Recently Dan posted about the 3 Major stages of wealth building. Today we'll take a closer look at that first step, paying off 3rd party debt. There are a variety of techniques people utilize to accelerate debt payoff, including: 1. Restructuring/Refinancing for lower rates
2. Making extra payments to principle 3. The "Debt Snowball" method 4. The "Debt Avalanche" method 5. The "Cash Flow Index" method 6. Recapturing Debt through IBC
How does one know which is the best approach for his own situation? While the answer depends on your goals and risk tolerance, it is clear that some techniques may get you to where you want to be before others. For example, many people utilizing the extra payments method decrease their cash flow, which may put them in a precarious position. This also limits their ability to have their money working for them rather than someone else. There is one major difference between methods 1-5 and debt recapture: only debt recapture through IBC can leave you with a larger account when the debt is paid off. All other techniques result in payments that leave your family never to return. By using infinite banking, you can effectively move this debt into your personal family financing system, paying off your 3rd party creditors and leaving you with more flexibility on when, and how, you pay back your policy loan. In some instances, a combination of techniques may be appropriate. For example, if one does not have a large enough cash value to immediately take over all 3rd party debt, or if the outstanding debt is at 0% for an extended period of time. In these and other situations, it may be appropriate to tackle the most hindering debt through IBC. The "Cash Flow Index" method is a simple technique to help you figure out which debt this may be.
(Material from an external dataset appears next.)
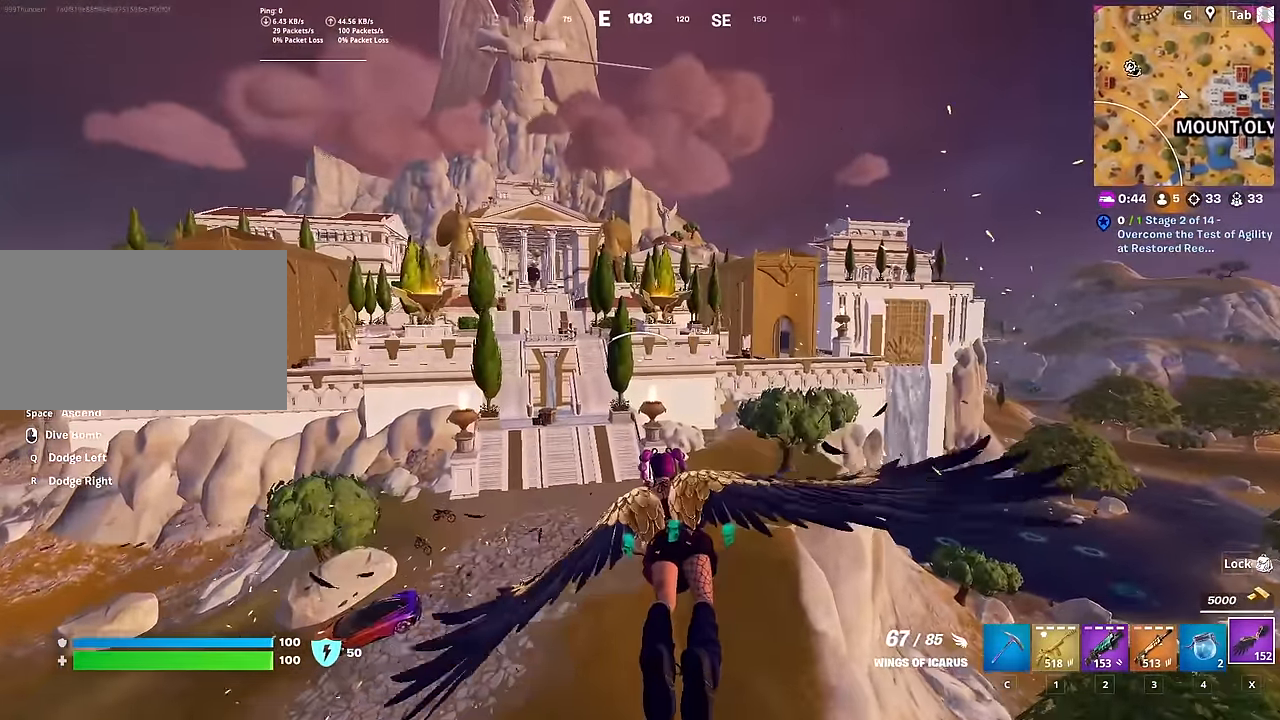
{"keys": ["w"], "mouse": [], "mouse_move": "down-left", "events": []}
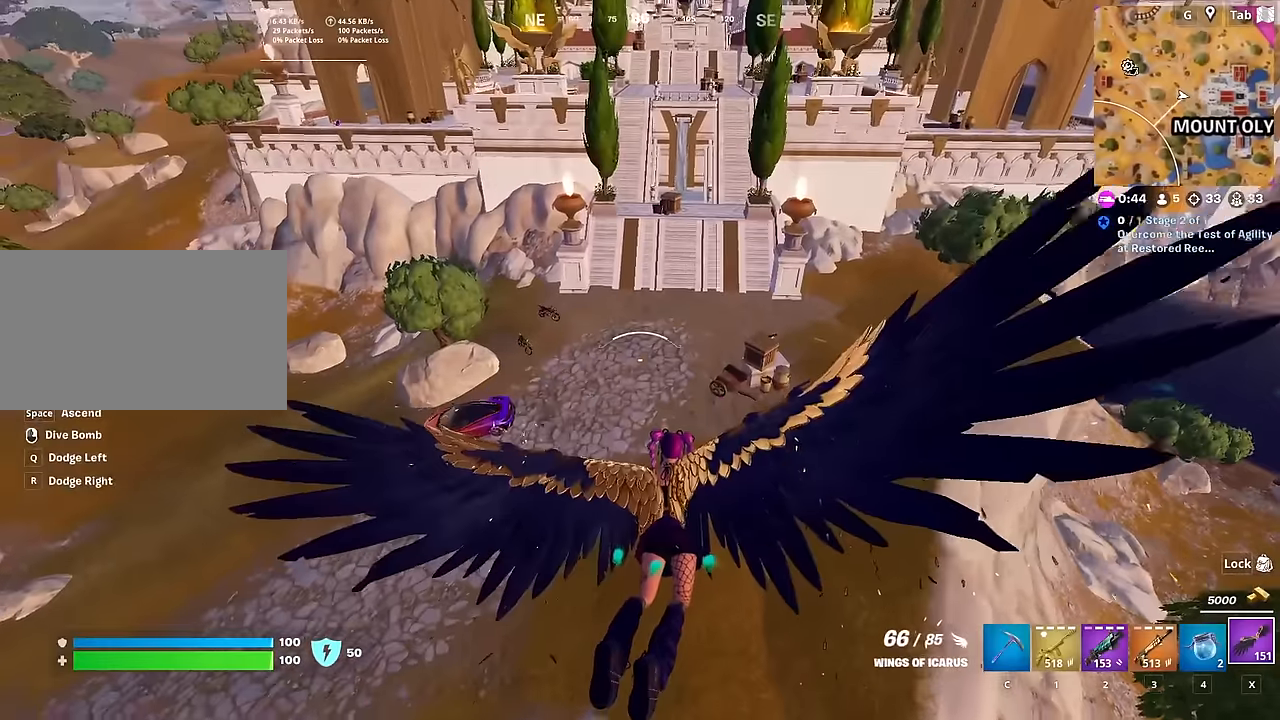
{"keys": ["w"], "mouse": [], "mouse_move": "still", "events": [[233, "a", "down"], [467, "a", "up"]]}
Instead of thinking in terms of the debt which has the highest interest rate, or the highest payment, the Cash Flow Index method helps compare debts to see which one most affects your cash flow through its inefficiency. To find the debt most inhibiting your cash flow, simply divide the Loan Balance by the Minimum Monthly Payment.
The debt with the lowest Cash Flow Index (CFI) number is the one which is most prohibitive to your current cash flow, and may be the one you want to direct attention to first. By eliminating this debt (either through recapture or early payoff) your overall cash flow will improve more readily than by focusing on debts that have a higher CFI. It may even be helpful to reduce your payments on all other debts to their minimum monthly payments in order to knock the most inefficient one out sooner.
In summary, one should first determine which debts are best to recapture in their family financing system, which will likely be those with low CFI scores. Then one should implement efficient strategies to help pay off other debts that cannot be immediately recaptured. Generally speaking, since recapturing debt is superior to simply paying debt off, one should focus on building a larger family financing system to recapture it rather than lose money to 3rd party creditors.